The Maine Cycling Club is hosting a pair of high-profile days of racing this weekend.

AUBURN – More than 300 bicyclists will descend on Auburn this weekend to compete in more than 20 different races as part of the fifth annual Maine Cycling Club event, representing a solid growth in numbers over previous years.

“We’re fighting the fact that we’re in Maine, honestly,” said event coordinator John Grenier of Rainbow Bicycles and Fitness in Auburn. “We’re two-and-a-half hours from Boston, and we try to tell people that but they think, No, it’s got to be further than that.’ They’ll drive to Rhode Island, New Jersey, New York and never think twice about it. We have a hard sell here, but this is the fifth year for the event, and the racers that do come love it. This year, we already (as of Thursday afternoon) have 262 preregistered.”

The weekend is split in two, with the Emerson Lake Auburn Road Race scheduled for Saturday morning and the T&M Mortgage Criterium slated for Sunday, and each will feature multilevel racing for competitors ranging from beginners to the best professional cyclists in New England.

Smoothed over

The road course, a 24-mile loop that encircles Lake Auburn and Taylor Pond beginning and ending at the Auburn Land Lab on Holbrook Road, has been repaired – finally – to allow the racers to compete without the fear of falling through the cracks – literally.

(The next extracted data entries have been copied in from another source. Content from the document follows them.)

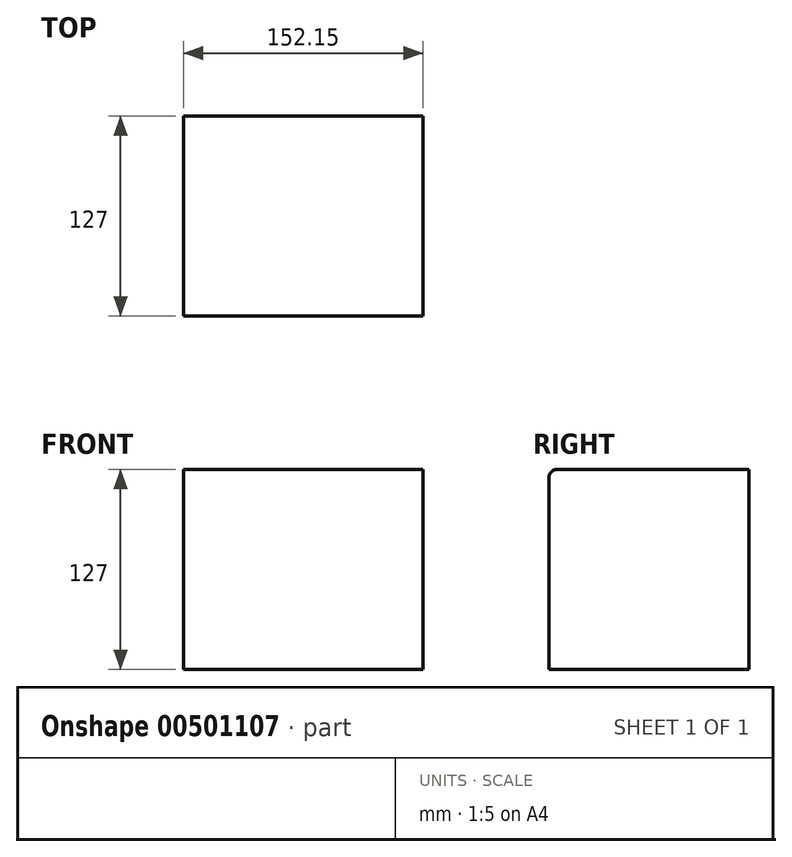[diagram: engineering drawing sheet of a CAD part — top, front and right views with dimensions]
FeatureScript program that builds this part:
annotation { "Feature Type Name" : "Feature", "Feature Type Description" : "" }
export const myFeature = defineFeature(function(context is Context, id is Id, definition is map)
    precondition{}
    {
        {
            var Q0;
            Q0=qCreatedBy(makeId("Front.planeOp"),FACE);
            var sketch = newSketch(context, id + "F0", { "sketchPlane" : qUnion([Q0])});
            skLineSegment(sketch, "E0.bottom", {"start": v(-58.3, 85.5) * mm, "end": v(68.7, 85.5) * mm});
            skLineSegment(sketch, "E0.top", {"start": v(-58.3, -41.5) * mm, "end": v(68.7, -41.5) * mm});
            skLineSegment(sketch, "E0.left", {"start": v(-58.3, 85.5) * mm, "end": v(-58.3, -41.5) * mm});
            skLineSegment(sketch, "E0.right", {"start": v(68.7, 85.5) * mm, "end": v(68.7, -41.5) * mm});
            skSolve(sketch);
        }
        {
            var Q0;
            Q0=makeQuery(id+"F0.imprint","IMPRINT",FACE,{"disambiguationData":[TD([[makeQuery(id+"F0.imprint","IMPRINT",EDGE,{"derivedFrom":sQuery(id+"F0.wireOp",EDGE,"E0.bottom")}),-1.0]])]});
            extrude(context, id + "F1", {"entities" : qUnion([Q0]), "depth" : 127 * mm});
        }
        {
            var Q0;
            Q0=makeQuery(id+"F1.opExtrude","SWEPT_FACE",FACE,{"disambiguationData":[OSD([sQuery(id+"F0.wireOp",EDGE,"E0.right")])]});
            extrude(context, id + "F2", {"entities" : qUnion([Q0]), "operationType" : NewBodyOperationType.ADD, "depth" : 25.15 * mm});
        }
        {
            var Q0;
            {var subQ0=sQuery(id+"F0.wireOp",EDGE,"E0.right");var subQ1=sQuery(id+"F0.wireOp",EDGE,"E0.bottom");Q0=makeQuery(id+"F2.boolean.opBoolean","MERGE",EDGE,{"derivedFrom":[makeQuery(id+"F1.opExtrude","CAP_EDGE",EDGE,{"disambiguationData":[OSD([subQ1])],"isStart":false}),makeQuery(id+"F2.opExtrude","SWEPT_EDGE",EDGE,{"disambiguationData":[OSD([subQ1,subQ0]),TDD([makeQuery(id+"F1.opExtrude","CAP_VERTEX",VERTEX,{"disambiguationData":[OSD([subQ1,subQ0])],"isStart":false})])]})]});}
            fillet(context, id + "F3", {"entities" : qUnion([Q0]), "radius" : 5.08 * mm, "tangentPropagation" : true, "allowEdgeOverflow" : false});
        }
    });
annotation { "Feature Type Name" : "Feature", "Feature Type Description" : "" }
export const myFeature = defineFeature(function(context is Context, id is Id, definition is map)
    precondition{}
    {
        {
            var Q0;
            Q0=qCreatedBy(makeId("Front.planeOp"),FACE);
            var sketch = newSketch(context, id + "F0", { "sketchPlane" : qUnion([Q0])});
            skLineSegment(sketch, "E0.bottom", {"start": v(-2747.34, 3105.4) * mm, "end": v(12492.66, 3105.4) * mm});
            skLineSegment(sketch, "E0.top", {"start": v(-2747.34, -1771.4) * mm, "end": v(12492.66, -1771.4) * mm});
            skLineSegment(sketch, "E0.left", {"start": v(-2747.34, 3105.4) * mm, "end": v(-2747.34, -1771.4) * mm});
            skLineSegment(sketch, "E0.right", {"start": v(12492.66, 3105.4) * mm, "end": v(12492.66, -1771.4) * mm});
            skSolve(sketch);
        }
        {
            var Q0;
            Q0 = qSketchRegion(id + "F0", true);
            extrude(context, id + "F1", {"entities" : qUnion([Q0]), "depth" : 9144 * mm});
        }
        {
            var Q0;
            Q0=makeQuery(id+"F1.opExtrude","SWEPT_FACE",FACE,{"disambiguationData":[OSD([sQuery(id+"F0.wireOp",EDGE,"E0.bottom")])]});
            var sketch = newSketch(context, id + "F2", { "sketchPlane" : qUnion([Q0])});
            skLineSegment(sketch, "E1.bottom", {"start": v(-2747.34, 0) * mm, "end": v(12492.66, 0) * mm});
            skLineSegment(sketch, "E1.top", {"start": v(-2747.34, -9144) * mm, "end": v(12492.66, -9144) * mm});
            skLineSegment(sketch, "E1.left", {"start": v(-2747.34, 0) * mm, "end": v(-2747.34, -9144) * mm});
            skLineSegment(sketch, "E1.right", {"start": v(12492.66, 0) * mm, "end": v(12492.66, -9144) * mm});
            skSolve(sketch);
        }
        {
            var Q0;
            Q0 = qSketchRegion(id + "F2", true);
            extrude(context, id + "F3", {"entities" : qUnion([Q0]), "operationType" : NewBodyOperationType.ADD, "depth" : 1524 * mm, "hasDraft" : true, "draftAngle" : 60 * degree, "draftPullDirection" : true});
        }
        {
            var Q0;
            Q0=makeQuery(id+"F1.opExtrude","SWEPT_FACE",FACE,{"disambiguationData":[OSD([sQuery(id+"F0.wireOp",EDGE,"E0.top")])]});
            shell(context, id + "F4", {"entities" : qUnion([Q0]), "thickness" : 304.8 * mm});
        }
        {
            var Q0;
            Q0=makeQuery(id+"F1.opExtrude","CAP_FACE",FACE,{"disambiguationData":[OSD([sQuery(id+"F0.wireOp",EDGE,"E0.bottom"),sQuery(id+"F0.wireOp",EDGE,"E0.top"),sQuery(id+"F0.wireOp",EDGE,"E0.left"),sQuery(id+"F0.wireOp",EDGE,"E0.right")])],"isStart":false});
            var sketch = newSketch(context, id + "F5", { "sketchPlane" : qUnion([Q0])});
            skLineSegment(sketch, "E2.bottom", {"start": v(-2137.74, 2800.6) * mm, "end": v(910.26, 2800.6) * mm});
            skLineSegment(sketch, "E2.top", {"start": v(-2137.74, -1263.4) * mm, "end": v(910.26, -1263.4) * mm});
            skLineSegment(sketch, "E2.left", {"start": v(-2137.74, 2800.6) * mm, "end": v(-2137.74, -1263.4) * mm});
            skLineSegment(sketch, "E2.right", {"start": v(910.26, 2800.6) * mm, "end": v(910.26, -1263.4) * mm});
            skLineSegment(sketch, "E3.bottom", {"start": v(1519.86, 2800.6) * mm, "end": v(4567.86, 2800.6) * mm});
            skLineSegment(sketch, "E3.top", {"start": v(1519.86, -1263.4) * mm, "end": v(4567.86, -1263.4) * mm});
            skLineSegment(sketch, "E3.left", {"start": v(1519.86, 2800.6) * mm, "end": v(1519.86, -1263.4) * mm});
            skLineSegment(sketch, "E3.right", {"start": v(4567.86, 2800.6) * mm, "end": v(4567.86, -1263.4) * mm});
            skLineSegment(sketch, "E4.bottom", {"start": v(5177.46, 2800.6) * mm, "end": v(8225.46, 2800.6) * mm});
            skLineSegment(sketch, "E4.top", {"start": v(5177.46, -1263.4) * mm, "end": v(8225.46, -1263.4) * mm});
            skLineSegment(sketch, "E4.left", {"start": v(5177.46, 2800.6) * mm, "end": v(5177.46, -1263.4) * mm});
            skLineSegment(sketch, "E4.right", {"start": v(8225.46, 2800.6) * mm, "end": v(8225.46, -1263.4) * mm});
            skLineSegment(sketch, "E5.bottom", {"start": v(8835.06, 2800.6) * mm, "end": v(11883.06, 2800.6) * mm});
            skLineSegment(sketch, "E5.top", {"start": v(8835.06, -1263.4) * mm, "end": v(11883.06, -1263.4) * mm});
            skLineSegment(sketch, "E5.left", {"start": v(8835.06, 2800.6) * mm, "end": v(8835.06, -1263.4) * mm});
            skLineSegment(sketch, "E5.right", {"start": v(11883.06, 2800.6) * mm, "end": v(11883.06, -1263.4) * mm});
            skSolve(sketch);
        }
        {
            var Q0;
            Q0 = qSketchRegion(id + "F5", true);
            extrude(context, id + "F6", {"entities" : qUnion([Q0]), "operationType" : NewBodyOperationType.REMOVE, "endBound" : BoundingType.THROUGH_ALL, "oppositeDirection" : true, "depth" : 25.4 * mm});
        }
        {
            var Q0;
            Q0=makeQuery(id+"F1.opExtrude","SWEPT_FACE",FACE,{"disambiguationData":[OSD([sQuery(id+"F0.wireOp",EDGE,"E0.right")])]});
            var sketch = newSketch(context, id + "F7", { "sketchPlane" : qUnion([Q0])});
            skLineSegment(sketch, "E6.bottom", {"start": v(-8534.4, 2800.6) * mm, "end": v(-5486.4, 2800.6) * mm});
            skLineSegment(sketch, "E6.top", {"start": v(-8534.4, -1263.4) * mm, "end": v(-5486.4, -1263.4) * mm});
            skLineSegment(sketch, "E6.left", {"start": v(-8534.4, 2800.6) * mm, "end": v(-8534.4, -1263.4) * mm});
            skLineSegment(sketch, "E6.right", {"start": v(-5486.4, 2800.6) * mm, "end": v(-5486.4, -1263.4) * mm});
            skLineSegment(sketch, "E7.bottom", {"start": v(-3657.6, 2800.6) * mm, "end": v(-609.6, 2800.6) * mm});
            skLineSegment(sketch, "E7.top", {"start": v(-3657.6, -1263.4) * mm, "end": v(-609.6, -1263.4) * mm});
            skLineSegment(sketch, "E7.left", {"start": v(-3657.6, 2800.6) * mm, "end": v(-3657.6, -1263.4) * mm});
            skLineSegment(sketch, "E7.right", {"start": v(-609.6, 2800.6) * mm, "end": v(-609.6, -1263.4) * mm});
            skSolve(sketch);
        }
        {
            var Q0;
            Q0=makeQuery(id+"F7.imprint","IMPRINT",FACE,{"disambiguationData":[TD([[makeQuery(id+"F7.imprint","IMPRINT",EDGE,{"derivedFrom":sQuery(id+"F7.wireOp",EDGE,"E6.bottom")}),-1.0]])]});
            var Q1;
            Q1=makeQuery(id+"F7.imprint","IMPRINT",FACE,{"disambiguationData":[TD([[makeQuery(id+"F7.imprint","IMPRINT",EDGE,{"derivedFrom":sQuery(id+"F7.wireOp",EDGE,"E7.bottom")}),-1.0]])]});
            extrude(context, id + "F8", {"entities" : qUnion([Q0, Q1]), "operationType" : NewBodyOperationType.REMOVE, "endBound" : BoundingType.THROUGH_ALL, "oppositeDirection" : true, "depth" : 25.4 * mm});
        }
        {
            var Q0;
            Q0=makeQuery(id+"F1.opExtrude","CAP_FACE",FACE,{"disambiguationData":[OSD([sQuery(id+"F0.wireOp",EDGE,"E0.bottom"),sQuery(id+"F0.wireOp",EDGE,"E0.top"),sQuery(id+"F0.wireOp",EDGE,"E0.left"),sQuery(id+"F0.wireOp",EDGE,"E0.right")])],"isStart":false});
            var sketch = newSketch(context, id + "F9", { "sketchPlane" : qUnion([Q0])});
            skLineSegment(sketch, "E8.bottom", {"start": v(-2747.34, -1771.4) * mm, "end": v(12492.66, -1771.4) * mm});
            skLineSegment(sketch, "E8.top", {"start": v(-2747.34, -1923.8) * mm, "end": v(12492.66, -1923.8) * mm});
            skLineSegment(sketch, "E8.left", {"start": v(-2747.34, -1771.4) * mm, "end": v(-2747.34, -1923.8) * mm});
            skLineSegment(sketch, "E8.right", {"start": v(12492.66, -1771.4) * mm, "end": v(12492.66, -1923.8) * mm});
            skSolve(sketch);
        }
        {
            var Q0;
            Q0 = qSketchRegion(id + "F9", true);
            extrude(context, id + "F10", {"entities" : qUnion([Q0]), "operationType" : NewBodyOperationType.ADD, "oppositeDirection" : true, "depth" : 9144 * mm});
        }
    });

“There were 4-inch deep holes,” said Grenier. “It’s easy to avoid those when you’re by yourself, but when you’re in a pack of 100 guys, and you’re the 50th guy and you’re 6 to 12 inches apart from each other, the first guy can shift around it, but the guy behind you has no chance to respond.”

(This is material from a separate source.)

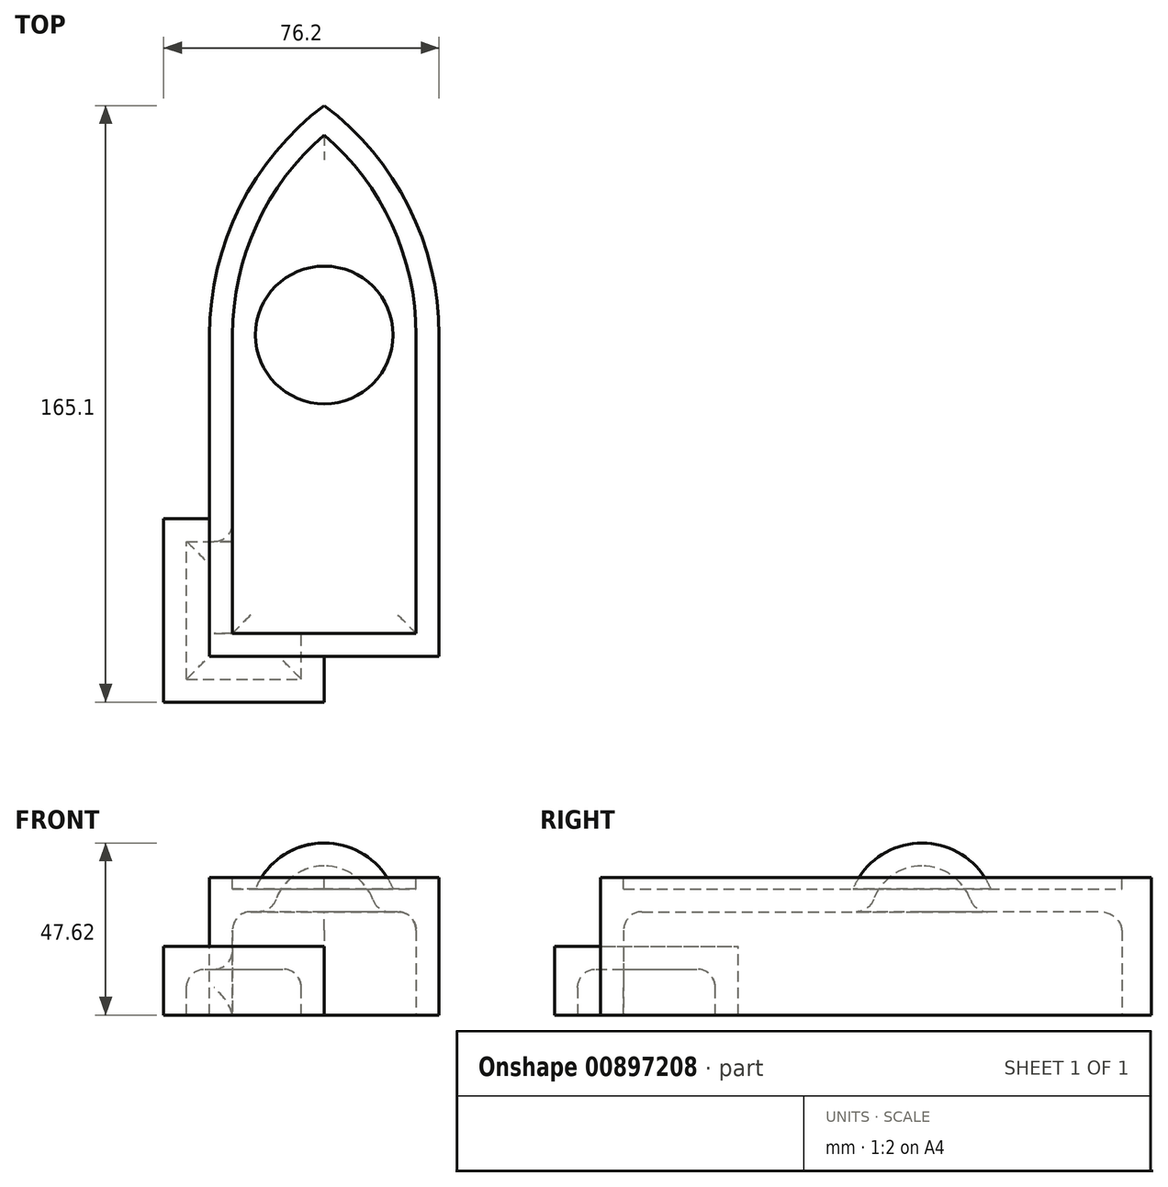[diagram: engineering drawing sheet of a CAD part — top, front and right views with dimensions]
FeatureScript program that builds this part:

But, Grenier said, the City of Auburn and the state both have been extremely helpful in pushing for the repairs in time for Saturday’s race.

“The city has really rallied behind us to make this event successful,” said Grenier. “The police department helps us with traffic, the public works department gives us the signs we need and they also went out of their way to repair some of the really bad sections of the course.”

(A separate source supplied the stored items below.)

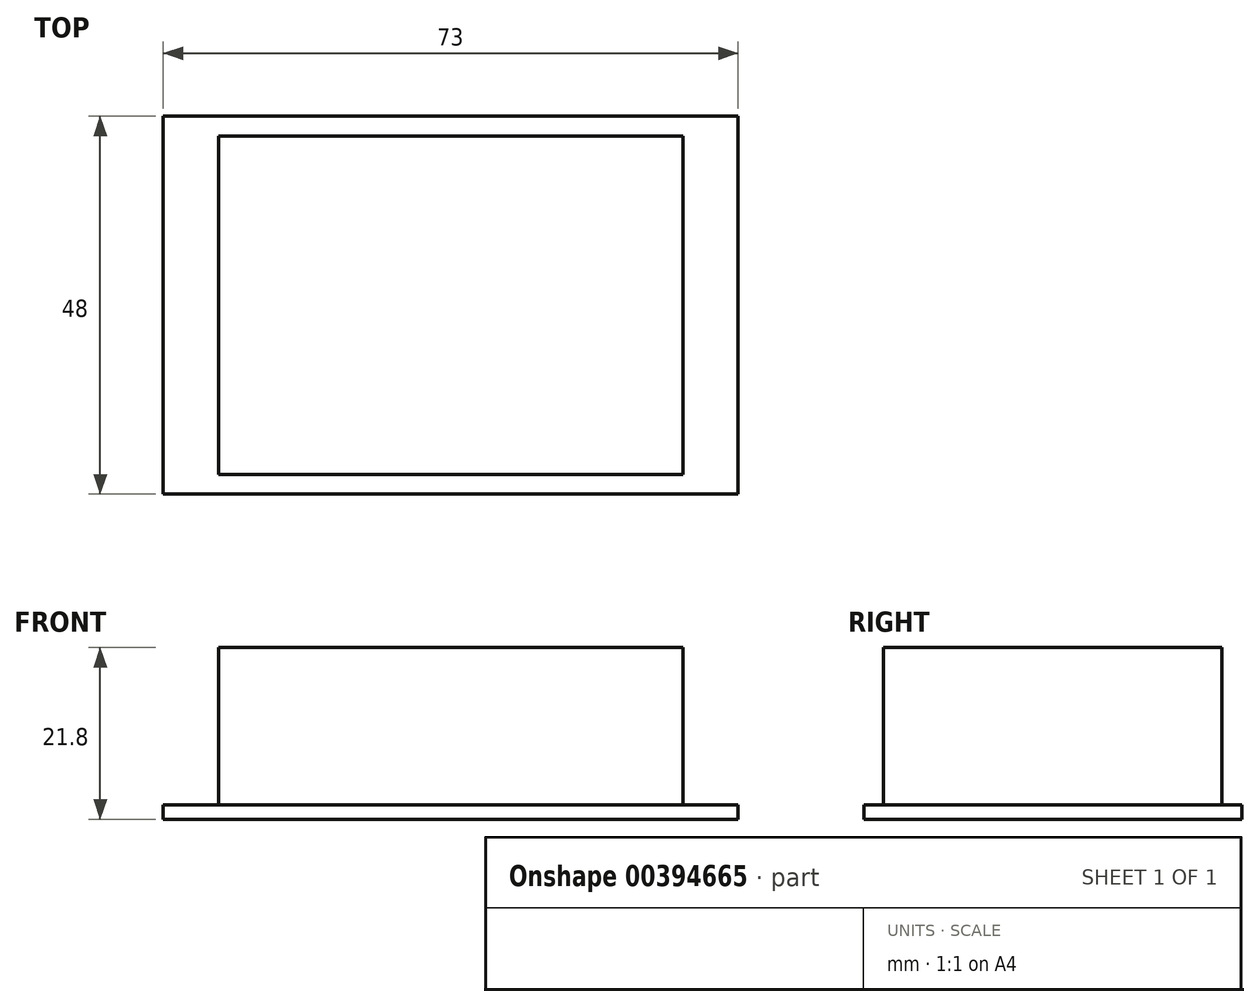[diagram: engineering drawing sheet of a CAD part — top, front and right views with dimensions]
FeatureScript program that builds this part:
annotation { "Feature Type Name" : "Feature", "Feature Type Description" : "" }
export const myFeature = defineFeature(function(context is Context, id is Id, definition is map)
    precondition{}
    {
        {
            var Q0;
            Q0=qCreatedBy(makeId("Top.planeOp"),FACE);
            var sketch = newSketch(context, id + "F0", { "sketchPlane" : qUnion([Q0])});
            skLineSegment(sketch, "E0.bottom", {"start": v(-36.5, 24) * mm, "end": v(36.5, 24) * mm});
            skLineSegment(sketch, "E0.top", {"start": v(-36.5, -24) * mm, "end": v(36.5, -24) * mm});
            skLineSegment(sketch, "E0.left", {"start": v(-36.5, 24) * mm, "end": v(-36.5, -24) * mm});
            skLineSegment(sketch, "E0.right", {"start": v(36.5, 24) * mm, "end": v(36.5, -24) * mm});
            skLineSegment(sketch, "E1", {"start": v(-36.5, 24) * mm, "end": v(36.5, -24) * mm, "construction": true});
            skSolve(sketch);
        }
        {
            var Q0;
            Q0=makeQuery(id+"F0.imprint","IMPRINT",FACE,{"disambiguationData":[TD([[makeQuery(id+"F0.imprint","IMPRINT",EDGE,{"derivedFrom":sQuery(id+"F0.wireOp",EDGE,"E0.bottom")}),-1.0]])]});
            extrude(context, id + "F1", {"entities" : qUnion([Q0]), "depth" : 1.8 * mm});
        }
        {
            var Q0;
            Q0=makeQuery(id+"F1.opExtrude","CAP_FACE",FACE,{"disambiguationData":[OSD([sQuery(id+"F0.wireOp",EDGE,"E0.bottom"),sQuery(id+"F0.wireOp",EDGE,"E0.top"),sQuery(id+"F0.wireOp",EDGE,"E0.left"),sQuery(id+"F0.wireOp",EDGE,"E0.right")])],"isStart":false});
            var sketch = newSketch(context, id + "F2", { "sketchPlane" : qUnion([Q0])});
            skLineSegment(sketch, "E2.bottom", {"start": v(-29.5, -21.5) * mm, "end": v(29.5, -21.5) * mm});
            skLineSegment(sketch, "E2.top", {"start": v(-29.5, 21.5) * mm, "end": v(29.5, 21.5) * mm});
            skLineSegment(sketch, "E2.left", {"start": v(-29.5, -21.5) * mm, "end": v(-29.5, 21.5) * mm});
            skLineSegment(sketch, "E2.right", {"start": v(29.5, -21.5) * mm, "end": v(29.5, 21.5) * mm});
            skLineSegment(sketch, "E3", {"start": v(-29.5, 21.5) * mm, "end": v(29.5, -21.5) * mm, "construction": true});
            skSolve(sketch);
        }
        {
            var Q0;
            Q0 = qSketchRegion(id + "F2", true);
            extrude(context, id + "F3", {"entities" : qUnion([Q0]), "operationType" : NewBodyOperationType.ADD, "depth" : 20 * mm});
        }
    });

Some of those repairs came on sections of the course that could not be rerouted. The course is different than in years past, though, which, Grenier said, should make many of the returning cyclists happy.

“There were too many hills,” said Grenier. “The guys who are really good climbers like it, but what we found is that after the first lap, the race was shattered. Guys were riding in groups of twos or threes by themselves. When that happens that early in a race, unless you happen to be in the front 20 percent of the groups, it’s not very fun.”

There is now more recovery time after some of the bigger uphill climbs, which will allow some of the better overall cyclists to stay in the race longer.

“We weren’t getting increasing numbers,” said Grenier.

Change of pace

Sunday’s races will be a drastic shift to the rigors of “stock car racing for bikes.”

“That’s basically what it is,” said Grenier. “It’s shoulder-to-shoulder, elbow-to-elbow through a four-corner loop. There are designated laps where there are cash prizes for the first rider to cross the line on a lap, keeps things exciting.”

Riders will use an 8/10-of-a-mile loop that uses four downtown Auburn streets and will push speeds of 30 miles per hour at their fastest. Riders will start on Court Street, facing up the hill. They will turn left on High Street, left then on Elm Street and another left on Main Street, which feed the riders back onto Court Street between the Midnight Blues Club and Gritty’s Pub.

“The crowd always loves to watch it because of the speeds and the potential for crashes, which always excites people,” said Grenier. “It’s no different than any other sport, and there’s always a crash to see.”

Some of the same riders will compete in both events, but there will likely be many different winners.

“It’s like comparing grand prix racing to stock cars,” said Grenier. “There are some drivers in one that could probably do well in the other, but they may not have any interest in it.”

Both sets of races will run rain or shine, barring any lightning.

“To the bike racers, they don’t care if it’s raining,” said Grenier. “It only matters in the equipment they bring and the clothes they wear. Anything short of 45 degrees and rain, they’re happy with it.”